Chrome os netbooks, at  one time scheduled for release during the second half of this year, appear to have dropped off the radar screen.  After the surprisingly strong sales of the iPad, they seem to have been replaced by a bevy of android-based tablets that are claimed to be hitting the market in time for the year-end holidays.

Suppose, then, that the next year or two show a reversal of trend, in which GOOG products gain market share over their AAPL counterparts?

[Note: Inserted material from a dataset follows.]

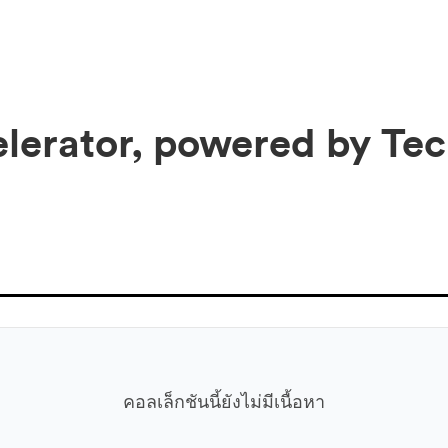
lerator, powered by Tec
คอลเล็กชันนี้ยังไม่มีเนื้อหา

Will this mean a significant increase in the growth rate of GOOG’s profits vs. what it is presently showing?  Only time will tell, but my guess is that it won’t.  Success of Android phones and Android tablets will allow GOOG to take its business into the mobile arena, but I think this will only erosion of revenue and profit expansion that Wall Street seems to now sense in the company.  That’s probably worth a few points of price earnings multiple expansion, however.

On the other hand, GOOG success would also have the potential to stop the momentum of the AAPL earnings freight train that is currently barreling down the tracks at an extraordinarily rapid clip.  As is the case with any growth stock, a slowing in growth from the pace the market expects has two negative effects on the stock.  It lowers the stock price by the extent to which earnings fall short of Wall Street expectations.  And it causes the price earnings multiple to contract.  This happens both as investors project forward a new, lower rate of profit advance, and as the open-ended “dream” that the stock will always surprise on the upside becomes tarnished.

For me, this means that, as stocks, AAPL has much more to lose than GOOG has to gain from Android success.

Tis is a situation to monitor closely.